Un profundo silencio se podía escuchar en el taller. Las dos lámparas de gas emitían un sinuoso silbido sobre sus cabezas y tan sólo la aspiración de la pipa por parte de Edouard emitía un pequeño sonido reconocible. Las miradas recorrían la tela, ahora, como Manet les había dicho. Cada rincón era escudriñado; nada quedaba fuera de sus miradas.
Jenny reparó en su sombrilla. Recordó haberla abandonado en algún lugar de su pequeño apartamento, el día que decidió vivir con Jean. También recordó que cuando conoció a Edouard la usaba con frecuencia en las mañanas de calor. Edouard se fijaba en las cosas.

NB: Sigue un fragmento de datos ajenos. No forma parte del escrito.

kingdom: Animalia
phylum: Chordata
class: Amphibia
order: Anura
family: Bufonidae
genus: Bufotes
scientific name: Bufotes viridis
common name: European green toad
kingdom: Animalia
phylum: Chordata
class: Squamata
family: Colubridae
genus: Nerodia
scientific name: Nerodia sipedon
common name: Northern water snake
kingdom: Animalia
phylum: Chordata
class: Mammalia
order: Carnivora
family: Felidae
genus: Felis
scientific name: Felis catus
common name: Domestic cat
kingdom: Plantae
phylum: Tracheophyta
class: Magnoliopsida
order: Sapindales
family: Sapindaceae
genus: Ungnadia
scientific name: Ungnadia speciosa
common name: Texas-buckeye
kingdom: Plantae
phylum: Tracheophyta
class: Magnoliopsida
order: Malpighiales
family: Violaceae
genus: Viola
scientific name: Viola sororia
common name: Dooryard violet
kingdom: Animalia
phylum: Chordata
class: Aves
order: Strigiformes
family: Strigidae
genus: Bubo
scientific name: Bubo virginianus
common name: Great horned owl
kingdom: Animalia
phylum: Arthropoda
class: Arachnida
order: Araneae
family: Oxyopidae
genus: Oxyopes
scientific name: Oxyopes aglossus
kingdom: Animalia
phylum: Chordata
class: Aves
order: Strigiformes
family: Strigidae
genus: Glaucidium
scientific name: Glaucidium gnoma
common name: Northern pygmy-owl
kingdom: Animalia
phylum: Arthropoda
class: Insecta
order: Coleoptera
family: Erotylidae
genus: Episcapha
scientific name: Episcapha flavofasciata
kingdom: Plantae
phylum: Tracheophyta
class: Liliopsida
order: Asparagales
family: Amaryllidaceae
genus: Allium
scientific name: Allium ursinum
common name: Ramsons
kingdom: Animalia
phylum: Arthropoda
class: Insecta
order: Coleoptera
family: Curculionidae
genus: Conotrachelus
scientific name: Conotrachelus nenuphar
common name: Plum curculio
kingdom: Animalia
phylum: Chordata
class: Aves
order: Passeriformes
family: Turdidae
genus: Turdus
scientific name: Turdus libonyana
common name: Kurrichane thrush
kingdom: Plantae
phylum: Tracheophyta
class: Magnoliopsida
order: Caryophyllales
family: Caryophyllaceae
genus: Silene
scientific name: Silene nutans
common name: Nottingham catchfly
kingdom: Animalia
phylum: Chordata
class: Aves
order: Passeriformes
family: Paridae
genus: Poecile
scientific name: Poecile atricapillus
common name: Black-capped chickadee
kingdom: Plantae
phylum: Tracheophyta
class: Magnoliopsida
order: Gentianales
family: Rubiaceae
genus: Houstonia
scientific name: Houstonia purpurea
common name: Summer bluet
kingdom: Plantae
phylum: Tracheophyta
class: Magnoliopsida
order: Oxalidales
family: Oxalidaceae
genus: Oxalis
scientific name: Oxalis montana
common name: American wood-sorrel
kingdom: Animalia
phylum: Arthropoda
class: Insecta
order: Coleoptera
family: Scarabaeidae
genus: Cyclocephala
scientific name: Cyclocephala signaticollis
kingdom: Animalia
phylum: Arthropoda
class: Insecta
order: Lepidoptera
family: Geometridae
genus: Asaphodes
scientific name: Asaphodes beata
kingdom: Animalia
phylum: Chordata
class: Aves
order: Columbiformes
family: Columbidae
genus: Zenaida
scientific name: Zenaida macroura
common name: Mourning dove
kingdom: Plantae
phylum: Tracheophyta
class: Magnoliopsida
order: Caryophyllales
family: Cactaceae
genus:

Berthe recorría, igualmente, el lienzo. Sus ojos, al igual que sus labios, callaban. Pero, ¿qué hacía aquel caniche oscuro y sin rostro entre los luminosos pliegues de su vestido? Ella también había dado algunos pasos en pintura y enseguida captó la contraposición del negro pelaje del perrito con su inmaculado ropaje; le daba a éste más vivacidad, resultaba más real, más virtual. Tal y como había insinuado Manet. El perrito también daba a la escena una serena impresión de reposo, de tranquilidad.
Jean, por su parte, trataba de conformarse. No estaba de acuerdo con su amigo, como tantas otras veces, pero no dejaba de entender que Edouard tenía razón, que su apostura, aunque él no la reconociera, debía contemplarse de esta forma a los ojos de los demás. Así van transcurriendo los minutos; unidos por la escena y el silencio.